New York City took similar action with its budget earlier this year. 

“The budget increases spending for the New York Police Department by $200 million, including a $166 million increase for overtime,” The New York Times reported. 

The Los Angeles Police Department also received “a 3 percent boost” this year.

Over the past year, crime has reached extreme levels in the United States, potentially prompting the shift in policies around the country. 

In 2020, the largest spike in homicide rates in over a hundred years was recorded.

As The Daily Wire reported, “Between 2019 and 2020, homicide rates jumped by about 30%, which experts say is one of the largest recorded increases in American history.”

“In 2020, the homicide rate was about 7.8 homicides per 100,000 people, an increase from roughly 6.0 homicides per 100,000 in 2019.”

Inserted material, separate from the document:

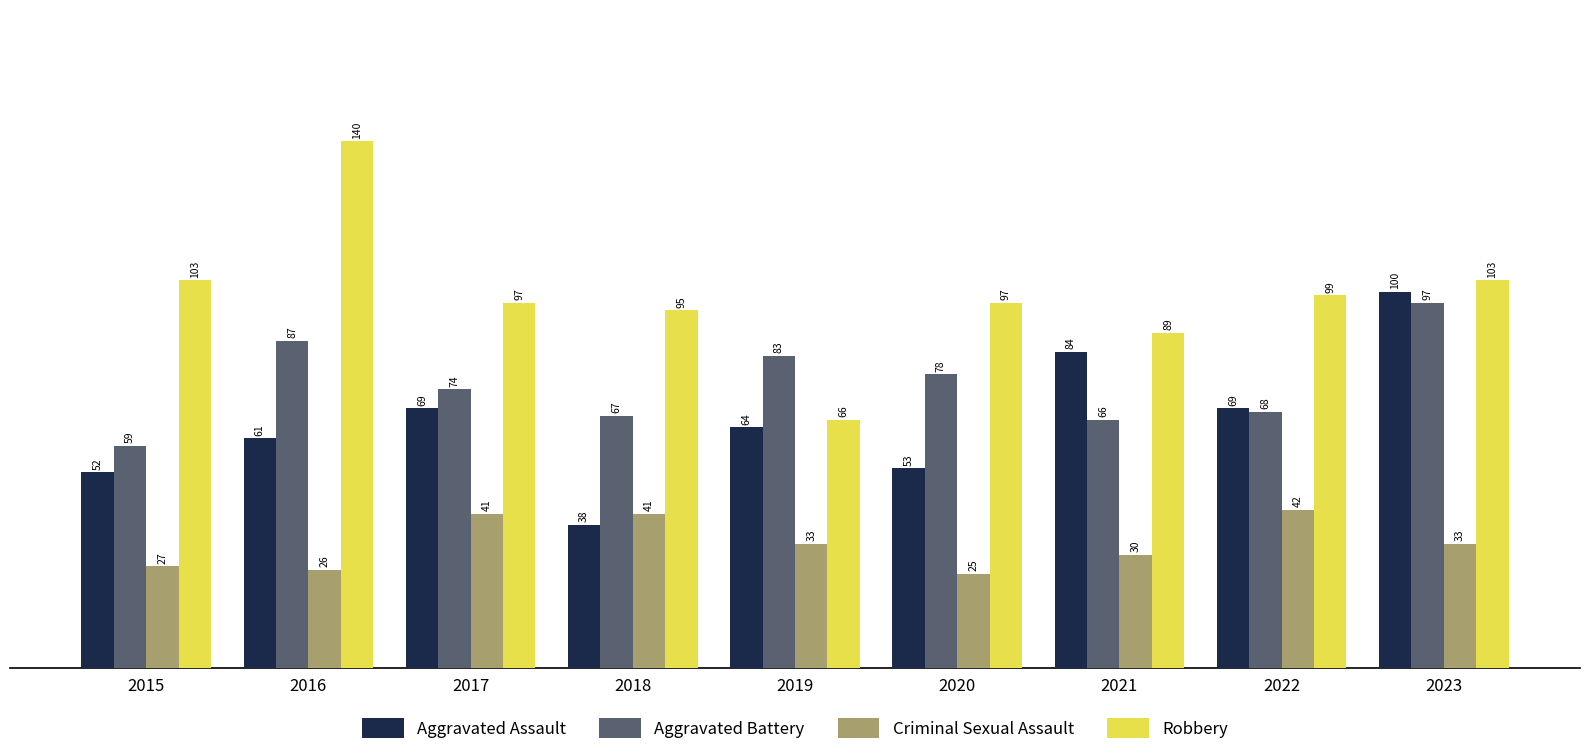

Rank the series at 2023 from highest to lowest value.

Robbery, Aggravated Assault, Aggravated Battery, Criminal Sexual Assault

Some are also speaking out against the anti-police movements that have taken place over the past year. Actor Morgan Freeman discussed the “Defund the Police” concept, stating that he is not in favor of it. 

In an interview, he said: “I am not in the least bit for defunding the police. Police work is, aside from all the negativity around it, it is very necessary for us to have them and most of them are guys that are doing their job. They’re going about their day to day jobs.”

Polling shows that Americans are generally not in favor of efforts to defund the police. 

According to 538 polling from June of last year: 

Four polls conducted in the past two weeks1 found that Americans opposed the “defund the police” movement or “defunding police departments” 58 percent to 31 percent, on average.

A more recent poll from March of this year showed that fewer than 1 in 5 respondents support the concept. 

USA Today reported: 

Only 18% of respondents supported the movement known as “defund the police,” and 58% said they opposed it. Though white Americans (67%) and Republicans (84%) were much more likely to oppose the movement, only 28% of Black Americans and 34% of Democrats were in favor of it.